My fingers are beginning to strain against the bowstring.
Less than a minute and I am feeling weakness seeping into my hand, my forearm, my shoulder. In my youth this would have been virtually effortless. The arrow, notched and eager to fly, would stare upon its target with motionless focus. My limbs would hold fast, as still as marble while I sought the perfect moment to loose. But those days are gone now; fled from me as has the color from my hair…and the light from my world.
His Majesty was the closest friend I had ever had. We fought alongside each other in the Glacier Wars, and led soldiers of our own in the Siege of the Woodlands. He bestowed his blessing upon the marriage between myself and his only sister. As we left our youth in the historical records, I advised his rule of the land with care and conviction. I taught my four sons to learn their skills from me, but learn their principles from their King. Their Godfather.
When that same King drafted all my heirs into his army, to fight a campaign that could never succeed, I felt 40 years of brotherhood tear away from my soul like a moth-eaten sleeve from an old, old garment. It was the moment I realized that the King deserved no loyalty, no sacrifice, and no breath. When I spoke to the Priest of my dark intentions he reminded me that God is the only one who plucks the life from his people, not the people themselves. I told him of my sons, and of how His Majesty stole them from their destinies. The Priest wept the bitter tears that had since run dry in me.

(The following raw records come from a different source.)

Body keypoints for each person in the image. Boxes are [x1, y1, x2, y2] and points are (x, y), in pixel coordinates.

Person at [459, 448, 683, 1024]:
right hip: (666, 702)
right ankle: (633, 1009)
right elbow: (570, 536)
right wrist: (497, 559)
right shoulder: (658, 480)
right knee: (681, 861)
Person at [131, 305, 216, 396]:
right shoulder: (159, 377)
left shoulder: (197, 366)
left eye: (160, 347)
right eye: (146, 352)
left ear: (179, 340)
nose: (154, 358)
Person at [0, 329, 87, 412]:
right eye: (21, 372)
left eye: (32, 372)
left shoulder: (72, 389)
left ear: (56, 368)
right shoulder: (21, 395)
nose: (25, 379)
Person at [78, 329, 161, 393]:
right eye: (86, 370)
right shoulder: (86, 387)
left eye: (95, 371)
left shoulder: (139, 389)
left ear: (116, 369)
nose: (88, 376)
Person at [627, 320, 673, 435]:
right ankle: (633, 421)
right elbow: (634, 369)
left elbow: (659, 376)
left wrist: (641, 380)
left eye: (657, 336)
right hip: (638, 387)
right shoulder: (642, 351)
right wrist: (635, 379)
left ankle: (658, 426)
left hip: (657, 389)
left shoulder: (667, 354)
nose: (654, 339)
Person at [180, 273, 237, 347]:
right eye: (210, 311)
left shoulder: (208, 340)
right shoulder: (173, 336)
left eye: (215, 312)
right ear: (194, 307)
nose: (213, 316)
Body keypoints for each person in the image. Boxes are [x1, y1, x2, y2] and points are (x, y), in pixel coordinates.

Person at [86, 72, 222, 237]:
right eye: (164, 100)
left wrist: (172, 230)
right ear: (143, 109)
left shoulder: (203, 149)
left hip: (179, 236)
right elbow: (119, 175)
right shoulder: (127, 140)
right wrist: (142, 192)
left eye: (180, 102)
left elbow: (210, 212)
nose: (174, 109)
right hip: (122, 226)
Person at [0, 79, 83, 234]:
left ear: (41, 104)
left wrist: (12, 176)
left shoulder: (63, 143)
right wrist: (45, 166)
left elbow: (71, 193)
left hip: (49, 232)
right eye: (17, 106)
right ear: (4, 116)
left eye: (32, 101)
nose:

So here I sit, atop the parapet overlooking the Royal Dais. My old, gnarled fingers want nothing more than to release the last arrow my bow will ever sling. But I cannot loose this arrow and send it on its flight into the skull of the King. The skull of the King rolls across the stone floor, painting a stark crimson curve…around the feet of the Priest, his blood-stained axe still gripped tightly in his fists.